President Barack Obama said Tuesday in his fifth State of the Union address that he plans to take executive action on a range of issues. His proposals include raising the minimum wage to $10.10 an hour for federal contract workers; creating a new "starter" retirement savings account system; launching four new manufacturing institutes; and other initiatives designed to spur economic growth, create jobs and expand access to education.
"What I offer tonight is a set of concrete, practical proposals to speed up growth, strengthen the middle class, and build new ladders of opportunity into the middle class. Some require Congressional action, and I'm eager to work with all of you," Obama said. "But America does not stand still – and neither will I. So wherever and whenever I can take steps without legislation to expand opportunity for more American families, that's what I'm going to do."
Obama challenged Congress to make universal pre-K available for all four year olds, finish transportation and waterways bills, reverse research budget cuts, fund job programs, restore unemployment insurance, reduce student loans and fix the tax code. He also said he will address gun violence "with or without Congress, to help stop more tragedies from visiting innocent Americans in our movie theaters, shopping malls, or schools like Sandy Hook."

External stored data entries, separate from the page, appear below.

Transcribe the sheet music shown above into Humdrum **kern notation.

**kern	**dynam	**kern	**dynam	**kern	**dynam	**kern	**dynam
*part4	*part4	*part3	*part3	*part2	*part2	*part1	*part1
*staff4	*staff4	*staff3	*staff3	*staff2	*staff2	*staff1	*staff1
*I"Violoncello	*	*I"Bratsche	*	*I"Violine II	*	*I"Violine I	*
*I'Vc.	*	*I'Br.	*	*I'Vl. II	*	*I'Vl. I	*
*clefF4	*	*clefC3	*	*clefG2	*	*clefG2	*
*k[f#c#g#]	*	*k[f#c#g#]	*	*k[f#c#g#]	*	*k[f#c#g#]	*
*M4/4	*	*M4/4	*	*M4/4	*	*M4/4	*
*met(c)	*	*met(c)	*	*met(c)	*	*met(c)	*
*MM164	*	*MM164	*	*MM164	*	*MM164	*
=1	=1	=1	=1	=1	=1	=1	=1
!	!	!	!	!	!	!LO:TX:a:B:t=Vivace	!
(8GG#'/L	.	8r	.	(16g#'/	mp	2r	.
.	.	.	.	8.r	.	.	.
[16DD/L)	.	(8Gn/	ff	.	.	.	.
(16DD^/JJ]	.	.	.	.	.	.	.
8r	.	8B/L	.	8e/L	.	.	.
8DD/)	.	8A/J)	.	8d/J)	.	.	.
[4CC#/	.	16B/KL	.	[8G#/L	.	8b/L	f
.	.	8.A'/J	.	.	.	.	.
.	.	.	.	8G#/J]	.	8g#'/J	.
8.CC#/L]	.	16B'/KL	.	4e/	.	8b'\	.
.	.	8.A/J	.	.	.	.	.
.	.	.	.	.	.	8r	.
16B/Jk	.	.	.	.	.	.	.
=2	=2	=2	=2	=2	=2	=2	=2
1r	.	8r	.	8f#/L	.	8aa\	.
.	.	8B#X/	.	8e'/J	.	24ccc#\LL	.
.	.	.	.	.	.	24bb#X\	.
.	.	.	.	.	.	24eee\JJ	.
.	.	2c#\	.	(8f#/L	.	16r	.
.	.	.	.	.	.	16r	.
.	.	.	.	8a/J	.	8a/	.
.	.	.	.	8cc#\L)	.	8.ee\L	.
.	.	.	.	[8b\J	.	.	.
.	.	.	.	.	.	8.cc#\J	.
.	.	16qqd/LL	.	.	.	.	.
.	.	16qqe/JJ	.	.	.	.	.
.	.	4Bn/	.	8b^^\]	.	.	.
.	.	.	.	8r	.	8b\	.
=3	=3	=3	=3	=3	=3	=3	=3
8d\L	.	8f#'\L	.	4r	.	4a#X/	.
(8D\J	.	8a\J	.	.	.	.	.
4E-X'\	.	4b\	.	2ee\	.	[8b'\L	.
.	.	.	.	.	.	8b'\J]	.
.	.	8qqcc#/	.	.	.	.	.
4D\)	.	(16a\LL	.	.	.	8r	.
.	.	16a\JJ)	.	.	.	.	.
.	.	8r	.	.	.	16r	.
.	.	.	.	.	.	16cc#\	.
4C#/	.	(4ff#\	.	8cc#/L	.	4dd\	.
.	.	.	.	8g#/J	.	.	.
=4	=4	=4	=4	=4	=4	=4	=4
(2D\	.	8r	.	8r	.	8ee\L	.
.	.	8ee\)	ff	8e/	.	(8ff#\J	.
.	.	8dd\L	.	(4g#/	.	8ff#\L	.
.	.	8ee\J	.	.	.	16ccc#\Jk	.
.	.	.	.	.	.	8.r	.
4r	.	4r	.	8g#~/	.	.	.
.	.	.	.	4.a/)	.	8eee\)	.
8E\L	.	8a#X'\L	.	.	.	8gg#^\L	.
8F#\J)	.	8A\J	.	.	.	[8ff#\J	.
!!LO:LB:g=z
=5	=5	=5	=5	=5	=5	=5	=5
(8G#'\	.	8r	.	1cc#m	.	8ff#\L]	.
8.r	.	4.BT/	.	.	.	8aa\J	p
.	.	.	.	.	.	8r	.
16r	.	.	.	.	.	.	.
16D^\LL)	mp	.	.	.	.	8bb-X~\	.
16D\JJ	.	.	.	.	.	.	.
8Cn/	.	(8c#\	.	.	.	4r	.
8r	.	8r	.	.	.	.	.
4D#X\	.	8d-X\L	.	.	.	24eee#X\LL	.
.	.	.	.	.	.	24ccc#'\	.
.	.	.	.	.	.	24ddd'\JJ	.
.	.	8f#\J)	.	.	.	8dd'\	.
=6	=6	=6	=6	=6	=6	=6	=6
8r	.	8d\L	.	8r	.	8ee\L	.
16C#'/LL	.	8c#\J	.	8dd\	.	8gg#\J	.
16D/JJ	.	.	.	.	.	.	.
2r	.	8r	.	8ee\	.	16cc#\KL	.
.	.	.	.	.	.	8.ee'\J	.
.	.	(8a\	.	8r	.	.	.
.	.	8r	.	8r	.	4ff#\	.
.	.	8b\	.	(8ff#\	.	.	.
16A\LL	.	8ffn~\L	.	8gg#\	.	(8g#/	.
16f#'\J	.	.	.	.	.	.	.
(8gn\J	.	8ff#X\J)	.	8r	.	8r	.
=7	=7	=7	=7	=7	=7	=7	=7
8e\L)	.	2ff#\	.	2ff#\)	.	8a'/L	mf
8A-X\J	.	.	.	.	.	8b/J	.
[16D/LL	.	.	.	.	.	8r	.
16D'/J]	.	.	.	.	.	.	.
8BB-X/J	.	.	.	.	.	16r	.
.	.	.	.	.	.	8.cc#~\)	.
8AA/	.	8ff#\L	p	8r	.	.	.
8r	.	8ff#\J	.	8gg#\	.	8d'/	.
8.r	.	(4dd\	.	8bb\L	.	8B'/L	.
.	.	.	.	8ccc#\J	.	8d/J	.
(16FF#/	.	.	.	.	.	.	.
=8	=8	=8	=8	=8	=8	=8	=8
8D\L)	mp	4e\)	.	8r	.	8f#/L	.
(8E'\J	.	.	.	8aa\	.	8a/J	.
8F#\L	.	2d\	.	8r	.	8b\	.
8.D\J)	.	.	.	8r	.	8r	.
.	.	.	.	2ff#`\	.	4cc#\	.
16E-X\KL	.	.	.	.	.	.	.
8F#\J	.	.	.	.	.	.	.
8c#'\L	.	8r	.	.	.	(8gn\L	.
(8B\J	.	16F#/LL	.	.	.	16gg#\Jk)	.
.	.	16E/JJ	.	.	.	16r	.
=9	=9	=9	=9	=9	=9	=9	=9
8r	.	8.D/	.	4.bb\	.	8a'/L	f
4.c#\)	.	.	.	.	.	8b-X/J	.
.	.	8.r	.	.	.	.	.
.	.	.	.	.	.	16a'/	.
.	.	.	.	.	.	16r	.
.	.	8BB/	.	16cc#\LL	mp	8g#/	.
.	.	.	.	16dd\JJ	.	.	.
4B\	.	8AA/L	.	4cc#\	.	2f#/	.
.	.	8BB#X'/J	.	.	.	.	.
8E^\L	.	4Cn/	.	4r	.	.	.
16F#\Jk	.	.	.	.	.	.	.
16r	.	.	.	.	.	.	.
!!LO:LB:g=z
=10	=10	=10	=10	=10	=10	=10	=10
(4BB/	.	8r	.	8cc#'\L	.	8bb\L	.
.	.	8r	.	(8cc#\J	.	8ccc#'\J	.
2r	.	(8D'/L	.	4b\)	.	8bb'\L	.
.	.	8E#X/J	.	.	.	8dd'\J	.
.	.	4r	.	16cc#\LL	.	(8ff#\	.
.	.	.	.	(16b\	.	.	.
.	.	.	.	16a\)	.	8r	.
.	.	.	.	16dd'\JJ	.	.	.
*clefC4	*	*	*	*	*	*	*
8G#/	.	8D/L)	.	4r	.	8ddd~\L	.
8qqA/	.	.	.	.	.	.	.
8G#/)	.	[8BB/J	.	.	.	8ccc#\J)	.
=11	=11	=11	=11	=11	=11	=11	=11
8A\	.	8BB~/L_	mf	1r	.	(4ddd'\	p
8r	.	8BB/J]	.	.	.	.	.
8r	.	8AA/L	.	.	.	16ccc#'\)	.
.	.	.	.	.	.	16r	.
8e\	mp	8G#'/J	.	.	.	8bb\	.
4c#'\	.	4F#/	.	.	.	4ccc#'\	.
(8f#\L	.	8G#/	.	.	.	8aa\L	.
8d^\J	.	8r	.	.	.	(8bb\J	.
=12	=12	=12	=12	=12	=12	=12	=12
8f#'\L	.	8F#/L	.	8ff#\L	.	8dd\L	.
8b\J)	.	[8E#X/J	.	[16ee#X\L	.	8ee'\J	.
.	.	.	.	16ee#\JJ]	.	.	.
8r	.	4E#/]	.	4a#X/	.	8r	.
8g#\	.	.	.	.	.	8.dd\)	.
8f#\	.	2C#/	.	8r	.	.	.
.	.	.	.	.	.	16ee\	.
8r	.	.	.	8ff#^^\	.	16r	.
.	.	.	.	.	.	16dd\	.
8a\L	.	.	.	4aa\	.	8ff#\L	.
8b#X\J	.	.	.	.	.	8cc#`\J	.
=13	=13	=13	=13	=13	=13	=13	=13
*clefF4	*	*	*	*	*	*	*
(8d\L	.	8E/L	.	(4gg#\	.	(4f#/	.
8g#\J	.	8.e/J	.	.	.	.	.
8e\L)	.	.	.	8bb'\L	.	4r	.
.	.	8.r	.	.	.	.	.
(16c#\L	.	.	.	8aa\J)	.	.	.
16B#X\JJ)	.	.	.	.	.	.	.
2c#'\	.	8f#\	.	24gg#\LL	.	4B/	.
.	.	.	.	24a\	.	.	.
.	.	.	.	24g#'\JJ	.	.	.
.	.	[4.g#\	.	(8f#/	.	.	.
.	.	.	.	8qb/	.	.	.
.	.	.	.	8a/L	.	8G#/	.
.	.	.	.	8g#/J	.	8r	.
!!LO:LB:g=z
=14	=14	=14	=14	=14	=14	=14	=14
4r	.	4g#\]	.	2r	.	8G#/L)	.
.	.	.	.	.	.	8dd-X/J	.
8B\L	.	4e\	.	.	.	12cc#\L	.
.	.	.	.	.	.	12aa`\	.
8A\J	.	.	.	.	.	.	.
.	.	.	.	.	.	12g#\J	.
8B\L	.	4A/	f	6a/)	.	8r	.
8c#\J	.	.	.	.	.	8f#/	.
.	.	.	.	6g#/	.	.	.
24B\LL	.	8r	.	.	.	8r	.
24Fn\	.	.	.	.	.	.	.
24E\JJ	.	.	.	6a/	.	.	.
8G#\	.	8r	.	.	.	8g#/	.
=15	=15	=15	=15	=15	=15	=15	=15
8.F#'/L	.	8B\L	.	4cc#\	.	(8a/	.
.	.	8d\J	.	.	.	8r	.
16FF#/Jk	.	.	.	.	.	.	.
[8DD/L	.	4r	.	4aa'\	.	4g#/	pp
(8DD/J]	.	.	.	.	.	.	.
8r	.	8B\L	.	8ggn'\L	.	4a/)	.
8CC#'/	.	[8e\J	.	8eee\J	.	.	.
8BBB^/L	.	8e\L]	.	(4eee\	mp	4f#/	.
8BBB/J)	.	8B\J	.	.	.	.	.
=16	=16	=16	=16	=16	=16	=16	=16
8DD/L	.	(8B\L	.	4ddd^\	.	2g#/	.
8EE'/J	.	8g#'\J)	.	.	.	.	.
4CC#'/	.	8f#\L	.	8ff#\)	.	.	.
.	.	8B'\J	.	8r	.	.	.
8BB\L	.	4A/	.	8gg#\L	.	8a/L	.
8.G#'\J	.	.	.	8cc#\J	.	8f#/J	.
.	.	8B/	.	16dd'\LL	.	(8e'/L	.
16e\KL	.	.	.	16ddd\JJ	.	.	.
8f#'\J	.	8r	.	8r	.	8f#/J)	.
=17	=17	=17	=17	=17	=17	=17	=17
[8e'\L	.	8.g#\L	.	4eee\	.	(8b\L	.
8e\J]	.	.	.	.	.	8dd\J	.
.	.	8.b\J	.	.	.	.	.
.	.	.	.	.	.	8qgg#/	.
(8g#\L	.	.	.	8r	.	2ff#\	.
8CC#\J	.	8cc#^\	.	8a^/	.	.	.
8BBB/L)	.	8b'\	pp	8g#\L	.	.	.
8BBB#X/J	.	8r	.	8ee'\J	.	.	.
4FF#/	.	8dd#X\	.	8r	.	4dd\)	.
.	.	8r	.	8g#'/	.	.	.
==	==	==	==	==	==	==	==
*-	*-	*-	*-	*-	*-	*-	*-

Republican House Speaker John Boehner said Tuesday that his party will not allow the president to "trample all over" them by pushing his agenda through executive actions:
This idea that he's just going to go it alone, I have to remind him we do have a constitution. And the Congress writes the laws, and the president's job is to execute the laws faithfully. And if he tries to ignore this he's going to run into a brick wall.
Yet Boehner did say he thought Republicans could find common ground with Obama and Democrats on a host of issues like immigration, energy and cyber security. "If the President is serious about a year of action it would be nice if he would just reach out and work with us," Boehner said.
Out of 24 concrete proposals made in Obama's 2013 State of the Union, only five were successfully enacted. Another six are in progress.